Texte extrait:
■ ■ ■ ■ ■ ■ ■
À Grenoble, une rétrospective consacrée à Alina Szapocznikow

Rédigé par Clara Giudicianni
Née en 1926 en Pologne, elle a survécu aux camps nazis (Crédit : ADAGP, Paris, 2025. Courtesy The Estate of Alina Szapocznikow | Piotr Stanislawski | Galerie Loevenbruck, Paris | Hauser & Wirth).

Le Musée de Grenoble accueille une exposition majeure consacrée à l’artiste polonaise, sculptrice visionnaire encore méconnue du public français.

De quoi parle-t-on ?

  • L’exposition « Langage du corps » est le premier événement d'envergure dédié à l’artiste en France, où elle a pourtant vécu et travaillé durant les dernières années de sa vie.
  • Mise en œuvre en partenariat avec le Kunstmuseum de Ravensburg, cette rétrospective propose un parcours exceptionnel de près de 200 œuvres : sculptures, dessins, photographies et documents rares.
  • Elle se déploie en 15 salles et couvre toute la carrière de l’artiste, de ses débuts en Europe de l’Est à ses années les plus radicales, sous le ciel parisien des années 1960.

Pour bien comprendre

  • Le fil rouge de l’exposition est le corps. Fragmenté, érotisé, souffrant, il devient un langage en soi dans l’univers d'Alina Szapocznikow.
  • Le parcours est divisé en deux temps : les œuvres de jeunesse issues du réalisme socialiste et des influences tchécoslovaques, puis les pièces réalisées en France, plus expérimentales et chargées de ses propres angoisses existentielles.
■ ■ ■ ■ ■ ■ ■
Informations affichées:
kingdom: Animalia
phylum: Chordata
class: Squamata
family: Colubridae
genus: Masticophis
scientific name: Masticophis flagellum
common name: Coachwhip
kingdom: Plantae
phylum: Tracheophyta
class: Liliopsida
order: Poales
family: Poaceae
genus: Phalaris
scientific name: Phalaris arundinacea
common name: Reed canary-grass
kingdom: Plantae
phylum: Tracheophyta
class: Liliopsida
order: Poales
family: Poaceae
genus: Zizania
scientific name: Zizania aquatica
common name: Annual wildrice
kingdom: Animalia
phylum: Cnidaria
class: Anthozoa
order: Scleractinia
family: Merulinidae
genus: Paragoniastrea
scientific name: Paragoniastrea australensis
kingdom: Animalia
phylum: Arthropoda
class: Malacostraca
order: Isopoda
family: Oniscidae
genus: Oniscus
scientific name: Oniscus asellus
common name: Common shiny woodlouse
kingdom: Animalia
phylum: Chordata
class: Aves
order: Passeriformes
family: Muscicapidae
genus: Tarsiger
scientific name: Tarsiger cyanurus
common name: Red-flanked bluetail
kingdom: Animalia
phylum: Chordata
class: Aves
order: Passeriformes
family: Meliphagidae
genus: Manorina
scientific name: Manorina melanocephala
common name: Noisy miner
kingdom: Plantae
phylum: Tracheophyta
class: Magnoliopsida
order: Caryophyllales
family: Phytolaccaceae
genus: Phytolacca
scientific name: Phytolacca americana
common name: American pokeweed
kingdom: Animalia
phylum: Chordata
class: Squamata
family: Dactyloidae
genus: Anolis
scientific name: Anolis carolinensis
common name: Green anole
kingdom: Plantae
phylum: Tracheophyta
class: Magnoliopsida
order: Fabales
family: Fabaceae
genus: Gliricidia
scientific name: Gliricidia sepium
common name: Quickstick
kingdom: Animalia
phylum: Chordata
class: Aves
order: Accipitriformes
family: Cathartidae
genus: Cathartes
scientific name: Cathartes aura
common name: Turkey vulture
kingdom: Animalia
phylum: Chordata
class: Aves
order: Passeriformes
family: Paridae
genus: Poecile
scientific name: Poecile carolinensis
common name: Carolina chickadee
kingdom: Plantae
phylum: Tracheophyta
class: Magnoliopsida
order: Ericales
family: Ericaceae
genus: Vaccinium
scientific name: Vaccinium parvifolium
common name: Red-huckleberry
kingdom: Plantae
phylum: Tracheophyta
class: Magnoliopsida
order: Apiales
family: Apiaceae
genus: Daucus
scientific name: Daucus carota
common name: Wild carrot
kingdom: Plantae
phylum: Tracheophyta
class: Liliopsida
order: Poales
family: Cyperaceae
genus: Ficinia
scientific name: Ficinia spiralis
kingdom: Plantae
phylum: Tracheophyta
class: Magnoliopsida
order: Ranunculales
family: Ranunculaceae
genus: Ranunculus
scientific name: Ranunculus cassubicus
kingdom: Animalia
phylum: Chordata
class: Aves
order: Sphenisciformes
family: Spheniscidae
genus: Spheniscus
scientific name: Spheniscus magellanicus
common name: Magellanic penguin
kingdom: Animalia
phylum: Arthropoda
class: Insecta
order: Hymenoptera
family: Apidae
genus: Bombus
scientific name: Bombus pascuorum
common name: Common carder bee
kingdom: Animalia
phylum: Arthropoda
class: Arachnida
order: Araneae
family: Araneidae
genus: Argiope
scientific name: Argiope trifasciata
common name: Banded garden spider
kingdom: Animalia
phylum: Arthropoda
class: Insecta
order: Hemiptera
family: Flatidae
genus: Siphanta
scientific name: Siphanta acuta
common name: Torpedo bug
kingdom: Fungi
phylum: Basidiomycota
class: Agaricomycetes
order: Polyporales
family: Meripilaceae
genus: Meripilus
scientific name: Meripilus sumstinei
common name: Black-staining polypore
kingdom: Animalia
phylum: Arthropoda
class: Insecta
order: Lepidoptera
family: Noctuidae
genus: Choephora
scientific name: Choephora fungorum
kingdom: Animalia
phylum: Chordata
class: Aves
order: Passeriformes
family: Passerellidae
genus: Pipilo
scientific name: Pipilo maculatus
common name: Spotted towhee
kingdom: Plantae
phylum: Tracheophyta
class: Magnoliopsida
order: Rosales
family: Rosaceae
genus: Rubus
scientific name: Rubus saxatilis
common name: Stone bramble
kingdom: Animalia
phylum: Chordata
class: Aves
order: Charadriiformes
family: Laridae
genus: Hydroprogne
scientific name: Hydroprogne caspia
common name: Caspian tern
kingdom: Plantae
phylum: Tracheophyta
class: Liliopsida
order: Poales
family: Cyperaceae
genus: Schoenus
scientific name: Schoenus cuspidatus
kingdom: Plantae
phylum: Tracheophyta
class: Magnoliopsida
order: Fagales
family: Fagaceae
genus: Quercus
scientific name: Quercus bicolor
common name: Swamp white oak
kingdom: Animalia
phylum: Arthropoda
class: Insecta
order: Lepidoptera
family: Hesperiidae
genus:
■ ■ ■ ■ ■ ■ ■
Explorer le contenu:
1. D'après le texte sur la rétrospective Alina Szapocznikow, en combien de salles l'exposition se déploie-t-elle ?
2. Écrivez la suite du texte sur la rétrospective Alina Szapocznikow, à partir de sa dernière phrase.
Les enregistrements proviennent d'une autre source que le texte.

Réponses aux exercices:
1. En 15 salles.

2.
  • Parmi les œuvres phares, on retrouve ses célèbres Lampes-bouches, Tumeurs, ou encore des moulages de son propre corps, mêlant résine, mousse, photographies et objets du quotidien.
  • Exposée au MoMA de New York en 2012, l'artiste est aujourd’hui comparée à Louise Bourgeois ou Eva Hesse, mais reste relativement méconnue du grand public français.
  • Le directeur du musée, Sébastien Gokalp, souligne : « Son origine étrangère, le fait d’être une femme, l’étrangeté et la radicalité de son œuvre l’ont longtemps tenue dans l’ombre en France. »

Bio express

  • Née en 1926 à Kalisz (Pologne) dans une famille juive, Alina Szapocznikow est déportée adolescente, et survit aux camps nazis.
  • Après la guerre, elle étudie la sculpture à Prague, puis à Paris, où elle s’installe définitivement en 1962 avec son mari, le graphiste Roman Cieslewicz.
  • Elle meurt prématurément en 1973 à Passy, des suites d’un cancer. Son œuvre, hybride et viscérale, devient alors le témoignage d’une urgence créative née du corps comme mémoire et blessure.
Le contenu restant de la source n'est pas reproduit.